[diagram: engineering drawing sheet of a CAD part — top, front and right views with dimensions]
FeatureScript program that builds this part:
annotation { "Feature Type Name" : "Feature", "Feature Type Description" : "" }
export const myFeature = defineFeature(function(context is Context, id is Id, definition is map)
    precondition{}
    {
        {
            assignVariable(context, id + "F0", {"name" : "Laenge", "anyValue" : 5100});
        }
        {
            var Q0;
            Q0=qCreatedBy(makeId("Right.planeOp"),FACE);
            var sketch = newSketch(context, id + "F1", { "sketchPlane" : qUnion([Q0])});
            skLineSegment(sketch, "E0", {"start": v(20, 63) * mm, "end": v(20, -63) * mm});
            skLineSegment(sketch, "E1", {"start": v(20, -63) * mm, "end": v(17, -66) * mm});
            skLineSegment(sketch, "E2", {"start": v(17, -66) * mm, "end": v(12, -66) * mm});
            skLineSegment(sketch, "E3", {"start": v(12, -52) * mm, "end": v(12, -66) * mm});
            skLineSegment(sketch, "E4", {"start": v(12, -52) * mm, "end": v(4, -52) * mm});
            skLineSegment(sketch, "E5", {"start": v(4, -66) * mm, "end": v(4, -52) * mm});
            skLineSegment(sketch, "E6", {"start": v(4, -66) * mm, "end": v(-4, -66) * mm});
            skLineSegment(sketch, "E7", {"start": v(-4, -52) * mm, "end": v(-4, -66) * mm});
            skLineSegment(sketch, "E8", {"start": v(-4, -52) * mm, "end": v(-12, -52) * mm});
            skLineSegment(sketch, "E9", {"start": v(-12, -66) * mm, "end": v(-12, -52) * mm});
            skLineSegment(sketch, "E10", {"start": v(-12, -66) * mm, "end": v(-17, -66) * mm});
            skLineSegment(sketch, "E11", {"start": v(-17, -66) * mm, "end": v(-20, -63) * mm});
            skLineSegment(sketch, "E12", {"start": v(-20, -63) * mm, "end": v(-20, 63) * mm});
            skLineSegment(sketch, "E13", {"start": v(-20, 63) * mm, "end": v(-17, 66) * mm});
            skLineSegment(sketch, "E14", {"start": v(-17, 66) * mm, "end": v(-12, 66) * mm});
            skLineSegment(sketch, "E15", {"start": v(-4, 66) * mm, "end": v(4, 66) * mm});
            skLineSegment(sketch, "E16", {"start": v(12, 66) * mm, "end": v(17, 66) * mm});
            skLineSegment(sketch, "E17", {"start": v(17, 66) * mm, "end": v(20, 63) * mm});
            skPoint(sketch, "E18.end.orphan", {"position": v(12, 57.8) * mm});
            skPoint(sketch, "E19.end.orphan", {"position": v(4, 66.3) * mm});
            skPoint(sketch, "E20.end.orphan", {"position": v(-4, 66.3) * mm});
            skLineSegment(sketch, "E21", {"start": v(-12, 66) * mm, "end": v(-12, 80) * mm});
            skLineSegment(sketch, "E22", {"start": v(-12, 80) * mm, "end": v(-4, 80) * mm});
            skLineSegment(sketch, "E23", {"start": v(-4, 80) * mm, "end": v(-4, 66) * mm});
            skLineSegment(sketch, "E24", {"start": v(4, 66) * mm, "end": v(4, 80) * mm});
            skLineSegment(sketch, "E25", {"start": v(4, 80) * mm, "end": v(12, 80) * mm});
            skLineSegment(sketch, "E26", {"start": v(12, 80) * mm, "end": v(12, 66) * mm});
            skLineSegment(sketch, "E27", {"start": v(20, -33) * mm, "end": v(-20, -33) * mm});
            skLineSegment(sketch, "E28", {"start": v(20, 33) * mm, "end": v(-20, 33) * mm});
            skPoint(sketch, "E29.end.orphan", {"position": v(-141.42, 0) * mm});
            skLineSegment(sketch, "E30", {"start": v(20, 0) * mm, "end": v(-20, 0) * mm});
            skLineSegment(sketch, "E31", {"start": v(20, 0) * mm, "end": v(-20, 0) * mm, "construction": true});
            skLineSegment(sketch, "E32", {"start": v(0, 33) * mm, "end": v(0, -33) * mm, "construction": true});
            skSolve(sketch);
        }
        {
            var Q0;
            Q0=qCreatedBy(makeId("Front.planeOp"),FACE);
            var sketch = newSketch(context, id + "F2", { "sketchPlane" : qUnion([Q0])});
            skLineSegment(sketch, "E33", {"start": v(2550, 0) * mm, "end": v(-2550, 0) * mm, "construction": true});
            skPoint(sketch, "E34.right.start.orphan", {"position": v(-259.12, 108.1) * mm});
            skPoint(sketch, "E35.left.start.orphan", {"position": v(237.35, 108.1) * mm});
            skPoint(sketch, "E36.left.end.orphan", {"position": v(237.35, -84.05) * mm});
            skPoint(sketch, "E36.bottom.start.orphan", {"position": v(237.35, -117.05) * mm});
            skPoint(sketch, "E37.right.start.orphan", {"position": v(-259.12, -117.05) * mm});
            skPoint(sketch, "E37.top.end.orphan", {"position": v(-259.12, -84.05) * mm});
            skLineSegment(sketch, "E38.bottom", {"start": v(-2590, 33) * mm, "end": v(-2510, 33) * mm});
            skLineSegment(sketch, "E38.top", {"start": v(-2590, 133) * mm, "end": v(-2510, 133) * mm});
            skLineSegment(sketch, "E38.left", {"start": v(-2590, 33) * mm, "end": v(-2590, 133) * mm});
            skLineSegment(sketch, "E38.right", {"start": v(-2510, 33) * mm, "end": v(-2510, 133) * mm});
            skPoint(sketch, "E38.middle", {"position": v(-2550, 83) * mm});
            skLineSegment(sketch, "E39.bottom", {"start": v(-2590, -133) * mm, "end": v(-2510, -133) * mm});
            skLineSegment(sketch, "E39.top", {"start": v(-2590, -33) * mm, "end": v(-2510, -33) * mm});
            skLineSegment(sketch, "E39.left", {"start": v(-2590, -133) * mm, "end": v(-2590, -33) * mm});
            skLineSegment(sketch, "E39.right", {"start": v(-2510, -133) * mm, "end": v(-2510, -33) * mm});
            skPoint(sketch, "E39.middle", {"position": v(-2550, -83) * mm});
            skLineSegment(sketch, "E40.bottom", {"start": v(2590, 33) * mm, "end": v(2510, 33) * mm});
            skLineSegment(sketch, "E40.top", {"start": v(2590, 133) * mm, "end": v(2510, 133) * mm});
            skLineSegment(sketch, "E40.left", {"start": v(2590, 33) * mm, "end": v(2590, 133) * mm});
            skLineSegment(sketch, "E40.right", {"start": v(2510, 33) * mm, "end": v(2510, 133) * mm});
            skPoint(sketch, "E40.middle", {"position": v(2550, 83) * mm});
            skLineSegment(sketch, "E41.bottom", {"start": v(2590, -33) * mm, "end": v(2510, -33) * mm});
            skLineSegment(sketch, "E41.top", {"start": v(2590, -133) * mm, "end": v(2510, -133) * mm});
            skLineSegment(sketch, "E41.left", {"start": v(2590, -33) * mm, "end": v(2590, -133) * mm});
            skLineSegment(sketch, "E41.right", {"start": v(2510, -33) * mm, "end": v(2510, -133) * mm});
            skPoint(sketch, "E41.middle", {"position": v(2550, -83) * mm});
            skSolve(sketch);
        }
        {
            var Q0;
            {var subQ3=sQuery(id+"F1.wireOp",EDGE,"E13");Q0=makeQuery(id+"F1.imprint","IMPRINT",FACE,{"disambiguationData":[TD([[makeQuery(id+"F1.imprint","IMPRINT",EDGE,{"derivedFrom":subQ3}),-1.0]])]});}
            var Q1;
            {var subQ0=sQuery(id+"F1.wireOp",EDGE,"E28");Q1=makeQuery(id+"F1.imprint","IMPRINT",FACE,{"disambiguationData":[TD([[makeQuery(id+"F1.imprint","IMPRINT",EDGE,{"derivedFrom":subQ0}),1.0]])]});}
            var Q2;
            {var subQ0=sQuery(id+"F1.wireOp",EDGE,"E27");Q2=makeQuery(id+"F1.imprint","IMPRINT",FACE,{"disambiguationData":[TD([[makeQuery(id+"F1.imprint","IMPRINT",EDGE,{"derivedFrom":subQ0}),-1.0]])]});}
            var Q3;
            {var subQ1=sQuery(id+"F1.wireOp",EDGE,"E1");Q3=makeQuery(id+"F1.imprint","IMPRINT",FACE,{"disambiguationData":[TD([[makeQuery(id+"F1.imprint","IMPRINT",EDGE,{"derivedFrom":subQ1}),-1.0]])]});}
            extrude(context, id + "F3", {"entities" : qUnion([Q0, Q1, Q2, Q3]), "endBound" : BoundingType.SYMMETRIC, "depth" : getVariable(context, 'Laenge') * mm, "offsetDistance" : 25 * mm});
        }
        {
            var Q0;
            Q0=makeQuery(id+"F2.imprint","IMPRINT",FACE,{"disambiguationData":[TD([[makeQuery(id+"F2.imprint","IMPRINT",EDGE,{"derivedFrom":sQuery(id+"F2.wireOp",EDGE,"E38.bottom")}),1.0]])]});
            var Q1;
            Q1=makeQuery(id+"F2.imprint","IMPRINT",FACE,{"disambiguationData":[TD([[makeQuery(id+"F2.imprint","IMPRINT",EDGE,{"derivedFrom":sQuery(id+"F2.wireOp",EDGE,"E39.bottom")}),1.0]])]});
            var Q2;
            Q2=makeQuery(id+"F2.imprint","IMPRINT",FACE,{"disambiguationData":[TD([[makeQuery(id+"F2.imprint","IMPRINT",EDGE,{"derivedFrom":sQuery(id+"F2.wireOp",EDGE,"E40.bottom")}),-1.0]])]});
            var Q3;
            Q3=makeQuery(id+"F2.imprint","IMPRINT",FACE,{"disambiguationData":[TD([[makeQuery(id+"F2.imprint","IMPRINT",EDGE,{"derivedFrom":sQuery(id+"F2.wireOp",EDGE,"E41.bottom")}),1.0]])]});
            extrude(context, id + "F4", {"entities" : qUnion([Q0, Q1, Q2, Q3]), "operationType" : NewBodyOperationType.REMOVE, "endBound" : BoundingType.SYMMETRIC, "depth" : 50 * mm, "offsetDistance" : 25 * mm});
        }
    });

> **Instructions to follow**
Identify every line in the material above that contains the string "bottom", matching case exactly, and copy each of those lines in full.

> **Problem solution**
            skPoint(sketch, "E36.bottom.start.orphan", {"position": v(237.35, -117.05) * mm});
            skLineSegment(sketch, "E38.bottom", {"start": v(-2590, 33) * mm, "end": v(-2510, 33) * mm});
            skLineSegment(sketch, "E39.bottom", {"start": v(-2590, -133) * mm, "end": v(-2510, -133) * mm});
            skLineSegment(sketch, "E40.bottom", {"start": v(2590, 33) * mm, "end": v(2510, 33) * mm});
            skLineSegment(sketch, "E41.bottom", {"start": v(2590, -33) * mm, "end": v(2510, -33) * mm});
            Q0=makeQuery(id+"F2.imprint","IMPRINT",FACE,{"disambiguationData":[TD([[makeQuery(id+"F2.imprint","IMPRINT",EDGE,{"derivedFrom":sQuery(id+"F2.wireOp",EDGE,"E38.bottom")}),1.0]])]});
            Q1=makeQuery(id+"F2.imprint","IMPRINT",FACE,{"disambiguationData":[TD([[makeQuery(id+"F2.imprint","IMPRINT",EDGE,{"derivedFrom":sQuery(id+"F2.wireOp",EDGE,"E39.bottom")}),1.0]])]});
            Q2=makeQuery(id+"F2.imprint","IMPRINT",FACE,{"disambiguationData":[TD([[makeQuery(id+"F2.imprint","IMPRINT",EDGE,{"derivedFrom":sQuery(id+"F2.wireOp",EDGE,"E40.bottom")}),-1.0]])]});
            Q3=makeQuery(id+"F2.imprint","IMPRINT",FACE,{"disambiguationData":[TD([[makeQuery(id+"F2.imprint","IMPRINT",EDGE,{"derivedFrom":sQuery(id+"F2.wireOp",EDGE,"E41.bottom")}),1.0]])]});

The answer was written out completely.